## Written task 1
In the article on bird strikes below, what is the largest wingspan of the hobby planes the researchers plan to use?

Instead of real planes, they plan on using hobby planes with wingspans up to 9 feet.

Researchers with the National Wildlife Research Center office in Sandusky want to conduct the study midway between Cleveland and Toledo—close to where Huron River pouts into Lake Erie because there is a large seagull roost nearby.

First, they must get permission from the city of Huron.

"Obviously we want to protect the safety of the community, but the project itself is so important that we want to help the federal government study this avian problem," said Huron City Manager Andy White.

More attention is now being focused on airplane strikes after birds knocked out both engines of a jet and forced it down in New York in January. All 155 people aboard survived that incident as pilot Chesley "Sully" Sullenberger ditched the jet safely in the Hudson River.

But data from Federal Aviation Administration show airplane collisions with birds have more than doubled at 13 major U.S. airports since 2000. Wildlife experts say more birds are living near cities and airports year round rather than migrating.

Researchers in Ohio decided to study the effects of lighting on birds after learning that a company that makes aviation lighting, Precise Flight in Bend, Ore., was experimenting with pulsing light systems to scare away birds.

The National Wildlife Research Center tested the idea and found that trucks mounted with the lights caused caged birds to try and avoid the lights, said Brad Blackwell, a researcher with the center.

Now researchers there must design the experiment they want to do with the hobby planes, which they plan to do in late June or July.

"We don't want to just fly an aircraft at a bunch of birds," Blackwell said.

## Task input
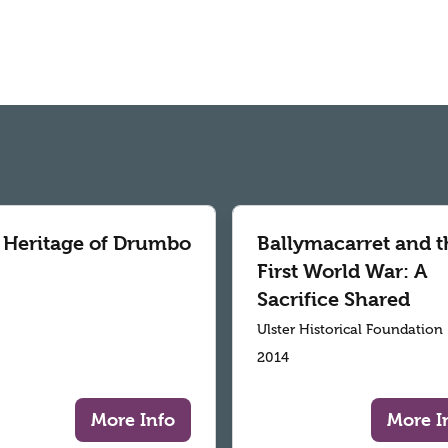
 Heritage of Drumbo
Ballymacarret and t
First World War: A
Sacrifice Shared
Ulster Historical Foundation
2014
More Info
More I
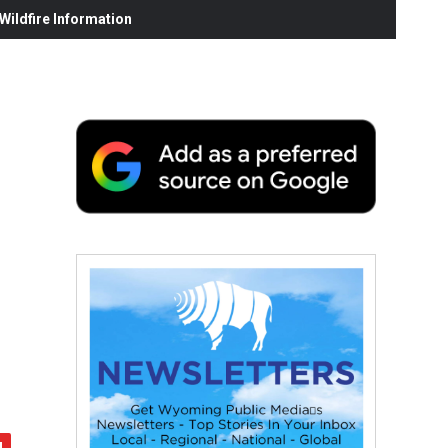
ildfire Information
:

## Written task 2
Turn every line of the listing above into a JSON list of strings, one string per line, omitting blank lines and leaving out the pictures.

## Output 1
Up to 9 feet.

## Output 2
[
  " Heritage of Drumbo",
  "Ballymacarret and t",
  "First World War: A",
  "Sacrifice Shared",
  "Ulster Historical Foundation",
  "2014",
  "More Info",
  "More I",
  "ildfire Information",
  ":"
]